§ **Source document**
>>>

  4. I had sleep Apnea and had prostrate cancel. A cyst in the upper right chamber of my heart that removed with no side effects. I have high blood pressure and the same prescription for ten years. I had cataract surgery. All these required multiple doctor visits and reports for doctors condition is rare and generally detected at death. I have high blood on my status. Did this for several years. Slowly the special issuance requirements reduce as my medical conditions improved. If was not for insurance coverage I would not be flying. When BASIC MED was approved, I jumped at the opportunity. I also have a deep seeded dislike for FAA medical overzealous grip on those how to want to fly, understand the responsibilities and would not put theirs of other lives at risk. In my case, the special issuance was good for six months. What on earth do those people do with their time? Are their electronics that outdated. Are they that paranoid? I would have kept my 3rd class, however, I don’t like running up all that expense against my insurance to appease FAA MEDICAL EXAMINATION BOARD ego.

  5. Outside of ATC service most all other units in the FAA are a disgrace to the Agency. Try to get something accomplished through a FSDO and you will agree. Something needs to change.

  6. As a government bureaucrat – virtually impossible to fire and whose pay grade is “empirically” based on “volume of items processed” (not time to resolution or the quality there of) and with no real accountability to the citizens they serve, it comes as no surprise that “no” and “give me more information” are the safest and smartest answers–keeps the paper work volume up (and pay grade rising), while mitigating risk (to the comfortably employed government worker).
    If reason and logic and data analysis prevailed, the strictest medical requirements would apply to drivers of private automobiles not pilots of private airplanes. Private Drives kill far more people far more frequently than Private Pilots-

  7. Outstanding analysis! Mr. Goyer just layed out such a clear, honest argument, that the FAA will surely feel threatened and circle their wagons in even tighter.

    I too have endured the FAA’s obscene bureaucracy. I am probably so tainted by the abuse I received, that I’m not even-handed on the subject. But Mr. Goyer does present such clear, fair logic; how could reasonable people dismiss his questions?

    Certainly the FAA isn’t even-handed.

  8. Amen brother, and while you are at it write an essay on the insurance industries practices finding ways to force pilots to get a third class because they do not like their age. It happened to me. Passed Basic Med only to have them declare no coverage for my flying club without a third class medical.

  9. This gentleman has said it all. The DOs at the FAA should concern themselves with Medical Issues that can effect people suddenly not ones that give Ample Warning. Besides, I firmly believe my life and My health is primarily of Highest Concern to me, even my wife, son / daughter can and will leave me to take care of it on my own, once the going gets tough. When the FAA tells me they are the guardians of my Life and Health, it is BS!

  10. I gave up on the why. I now hire a company with an office down the street from the FAA who speaks their language. My last 7 medicals have been WAY faster and generally painless. Their website is leftseat.com. They also smoothed out the BasicMed process for a friend. Basic works fine for some but it jacks-up insurance and it’s not likely to apply to ATP’s anytime soon.

  11. The FAA is unethical. You are correct in that assumption. A pilot refusing to take medication that may benefit them to appease the FAA god is wrong and wasted money over the years is wrong!
<<<
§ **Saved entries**
>>>
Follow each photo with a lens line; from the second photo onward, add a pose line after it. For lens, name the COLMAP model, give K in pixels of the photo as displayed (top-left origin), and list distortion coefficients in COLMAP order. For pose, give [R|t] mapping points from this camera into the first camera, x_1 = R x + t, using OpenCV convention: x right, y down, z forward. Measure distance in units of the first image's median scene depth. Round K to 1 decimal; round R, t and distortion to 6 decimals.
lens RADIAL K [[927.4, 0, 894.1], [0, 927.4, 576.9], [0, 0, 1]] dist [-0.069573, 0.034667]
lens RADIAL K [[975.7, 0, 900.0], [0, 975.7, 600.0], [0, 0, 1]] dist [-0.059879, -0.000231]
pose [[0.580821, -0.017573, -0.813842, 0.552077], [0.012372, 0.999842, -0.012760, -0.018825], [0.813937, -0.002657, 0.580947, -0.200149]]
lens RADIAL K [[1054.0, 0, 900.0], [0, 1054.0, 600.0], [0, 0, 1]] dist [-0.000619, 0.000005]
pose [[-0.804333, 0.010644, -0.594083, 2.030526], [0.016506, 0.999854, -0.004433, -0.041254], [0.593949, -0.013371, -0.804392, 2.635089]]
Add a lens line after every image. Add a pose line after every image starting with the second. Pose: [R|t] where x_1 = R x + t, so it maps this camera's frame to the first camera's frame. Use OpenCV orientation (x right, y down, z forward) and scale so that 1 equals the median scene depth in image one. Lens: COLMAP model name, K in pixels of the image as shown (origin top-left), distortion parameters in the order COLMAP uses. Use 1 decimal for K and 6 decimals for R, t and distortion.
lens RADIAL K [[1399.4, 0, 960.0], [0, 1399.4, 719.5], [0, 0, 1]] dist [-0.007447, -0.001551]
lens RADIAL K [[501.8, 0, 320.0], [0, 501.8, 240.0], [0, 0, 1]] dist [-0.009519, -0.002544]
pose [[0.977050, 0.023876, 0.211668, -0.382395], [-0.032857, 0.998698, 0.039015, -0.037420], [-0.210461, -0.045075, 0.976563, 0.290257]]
<<<
§ **Instructions for the task**
List the number of every reader comment in the source document that mentions insurance, along with the words in which it does so.

§ **Written answer**
- 4: "If was not for insurance coverage I would not be flying" and "running up all that expense against my insurance"
- 8: "the insurance industries practices finding ways to force pilots to get a third class"
- 10: "it jacks-up insurance"